==== Data excerpts ====

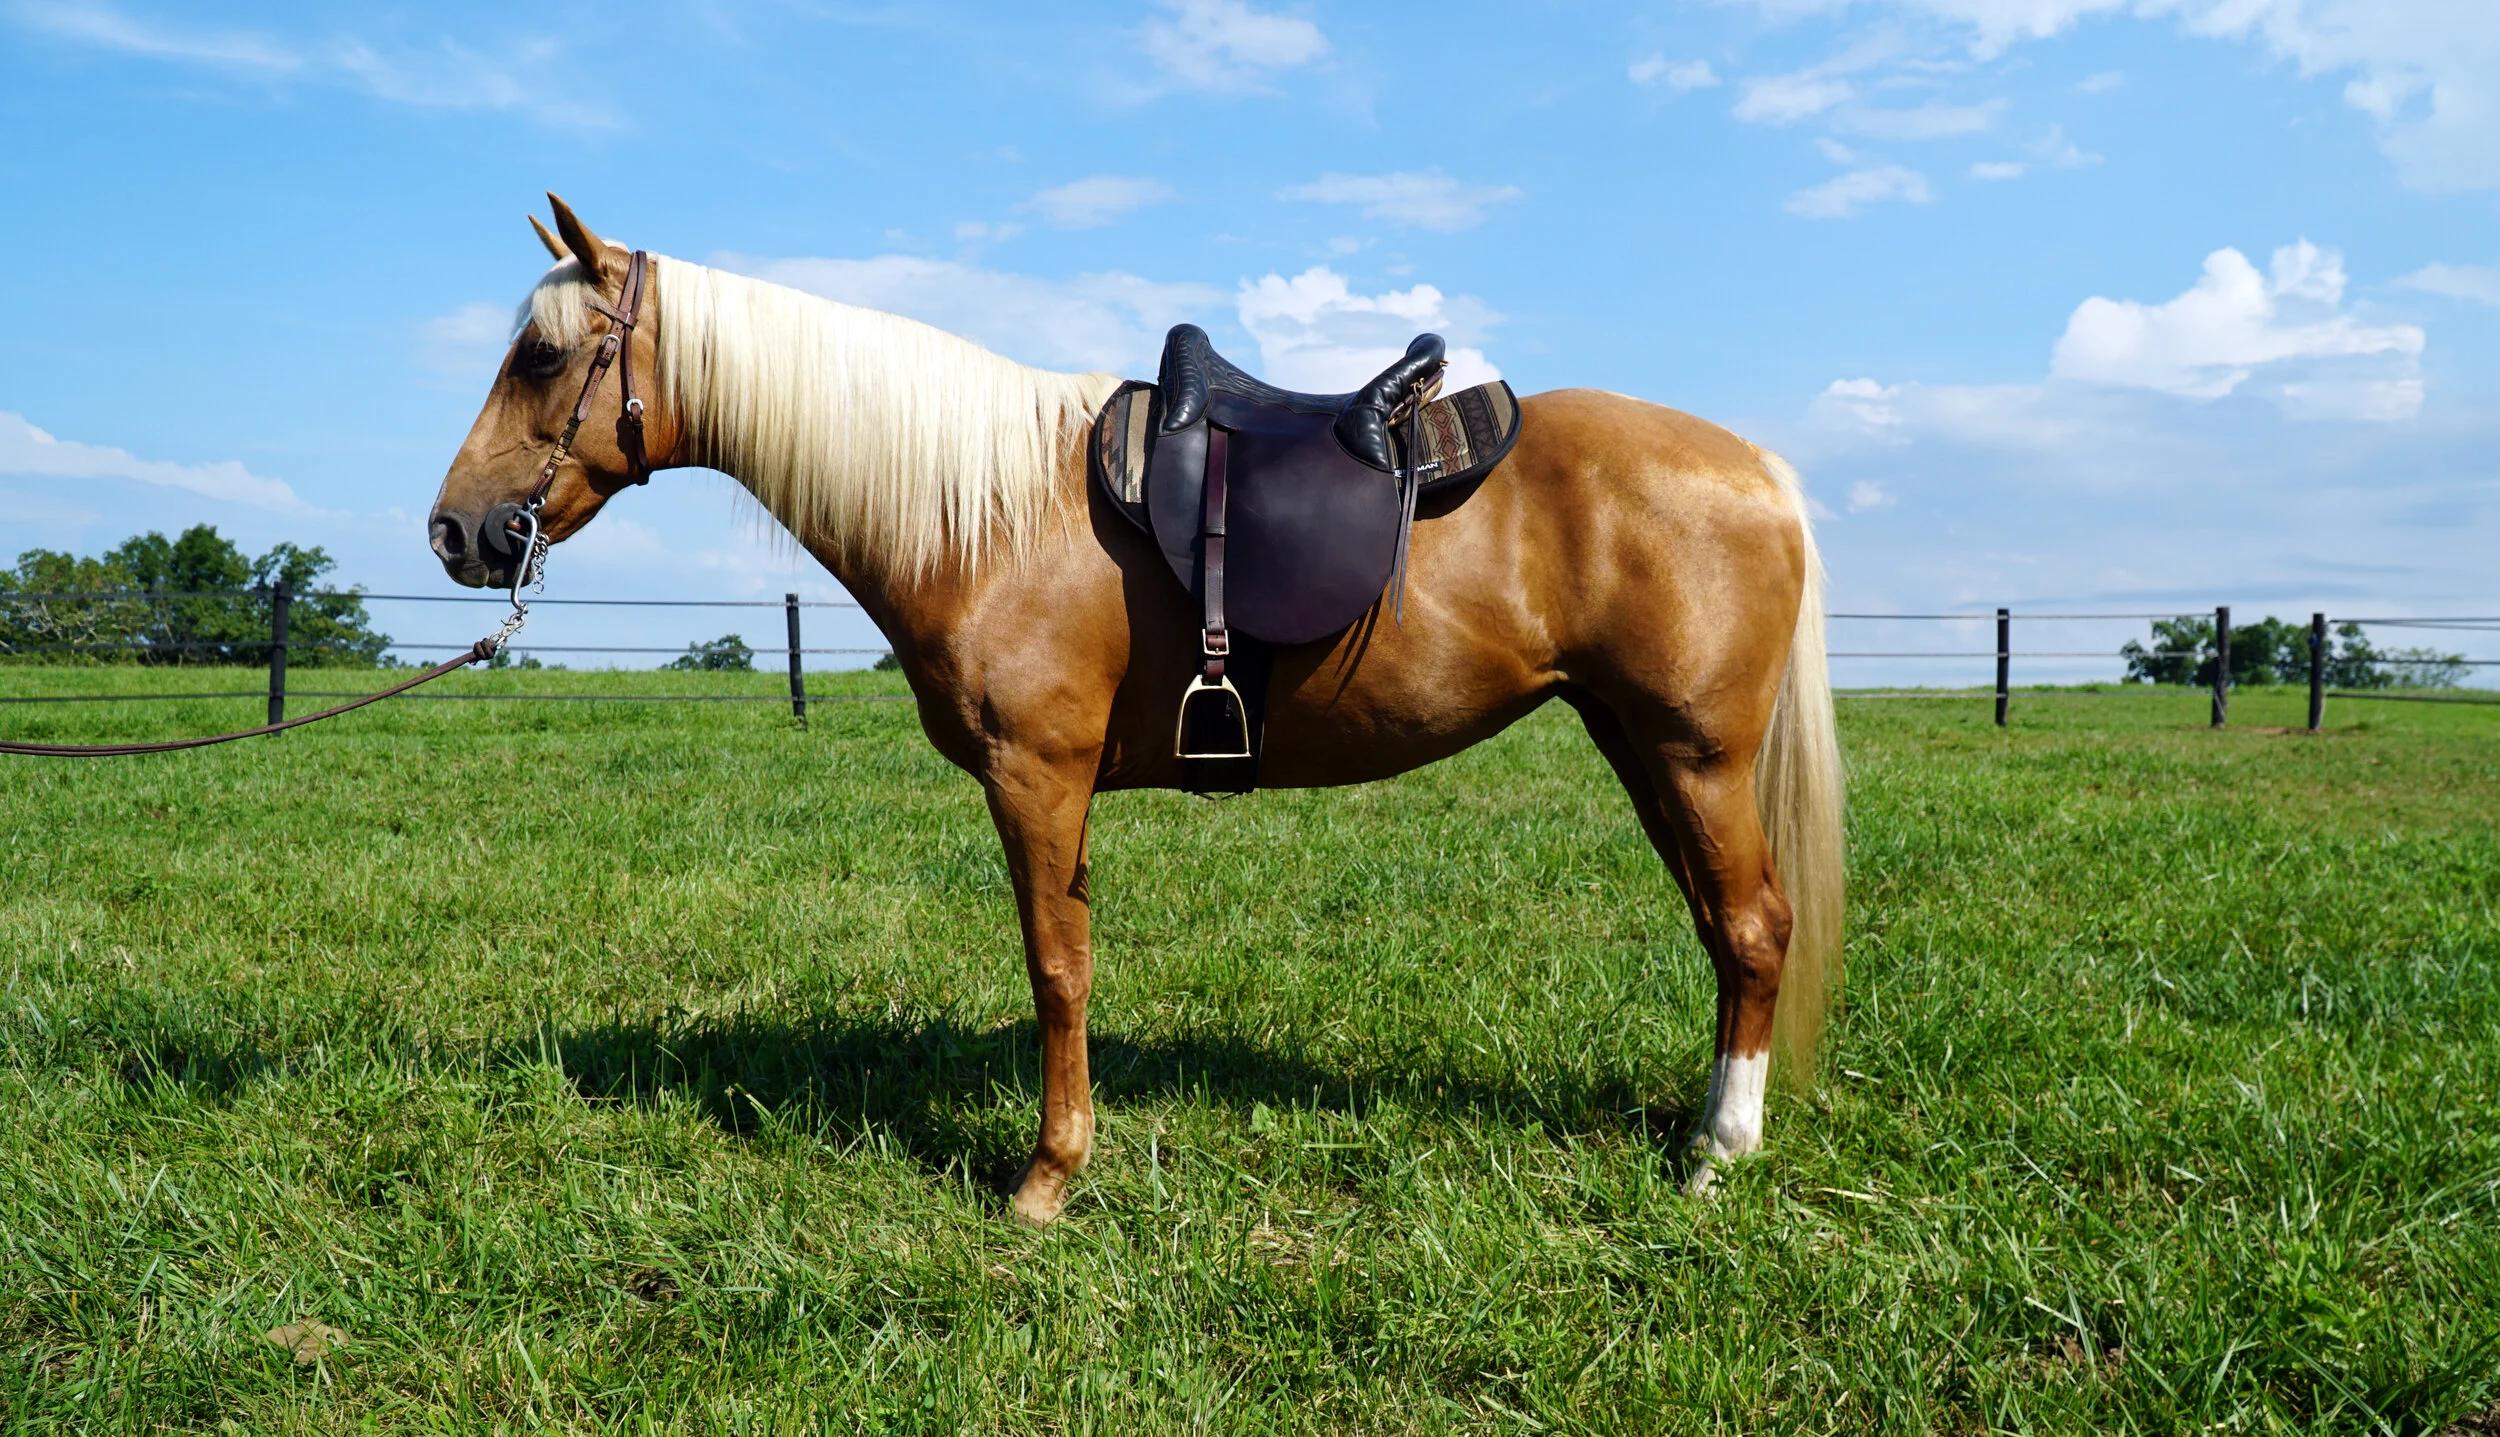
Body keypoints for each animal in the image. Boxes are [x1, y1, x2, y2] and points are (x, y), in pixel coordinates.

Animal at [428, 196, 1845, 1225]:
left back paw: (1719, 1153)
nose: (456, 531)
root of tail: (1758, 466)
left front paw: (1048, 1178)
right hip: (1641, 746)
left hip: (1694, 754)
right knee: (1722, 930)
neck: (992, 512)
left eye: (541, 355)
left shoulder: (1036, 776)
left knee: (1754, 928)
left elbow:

====

Restate word for word every line from the one containing "left back paw: (1719, 1153)" through the final line of the listing. Both end lines belong in the answer.

left back paw: (1719, 1153)
nose: (456, 531)
root of tail: (1758, 466)
left front paw: (1048, 1178)
right hip: (1641, 746)
left hip: (1694, 754)
right knee: (1722, 930)
neck: (992, 512)
left eye: (541, 355)
left shoulder: (1036, 776)
left knee: (1754, 928)
left elbow:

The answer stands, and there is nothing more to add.